Copy out the listing that follows, exact in every word, and skip the images.

Start of Block

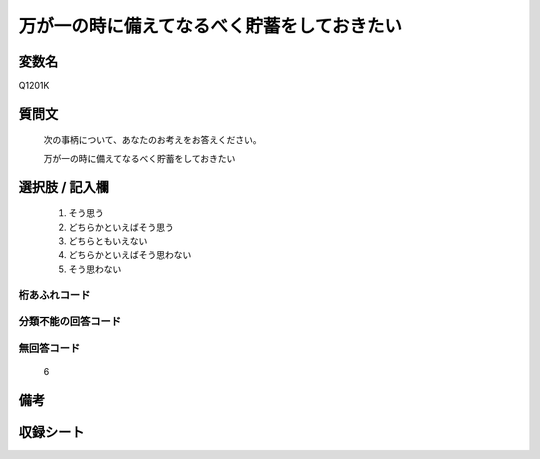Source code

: .. title:: Q1201K
.. rst-class:: item
====================================================================================================
万が一の時に備えてなるべく貯蓄をしておきたい
====================================================================================================

.. rst-class:: varname
変数名
==================

Q1201K

.. rst-class:: question
質問文
==================


   次の事柄について、あなたのお考えをお答えください。


   万が一の時に備えてなるべく貯蓄をしておきたい



.. rst-class:: answer
選択肢 / 記入欄
======================

  1. そう思う
  2. どちらかといえばそう思う
  3. どちらともいえない
  4. どちらかといえばそう思わない
  5. そう思わない
  



.. rst-class:: overflow
桁あふれコード
-------------------------------
  


.. rst-class:: not_classified
分類不能の回答コード
-------------------------------------
  


.. rst-class:: not_available
無回答コード
-------------------------------------
  6


.. rst-class:: bikou
備考
==================



.. rst-class:: include_sheet
収録シート
=======================================
.. hlist::
   :columns: 3
   
   
   * p29_3
   
   


.. index:: Q1201K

End of Block

• [ANSWER AREA]
Source code

: .. title:: Q1201K
.. rst-class:: item
====================================================================================================
万が一の時に備えてなるべく貯蓄をしておきたい
====================================================================================================

.. rst-class:: varname
変数名
==================

Q1201K

.. rst-class:: question
質問文
==================


   次の事柄について、あなたのお考えをお答えください。


   万が一の時に備えてなるべく貯蓄をしておきたい



.. rst-class:: answer
選択肢 / 記入欄
======================

  1. そう思う
  2. どちらかといえばそう思う
  3. どちらともいえない
  4. どちらかといえばそう思わない
  5. そう思わない
  



.. rst-class:: overflow
桁あふれコード
-------------------------------
  


.. rst-class:: not_classified
分類不能の回答コード
-------------------------------------
  


.. rst-class:: not_available
無回答コード
-------------------------------------
  6


.. rst-class:: bikou
備考
==================



.. rst-class:: include_sheet
収録シート
=======================================
.. hlist::
   :columns: 3
   
   
   * p29_3
   
   


.. index:: Q1201K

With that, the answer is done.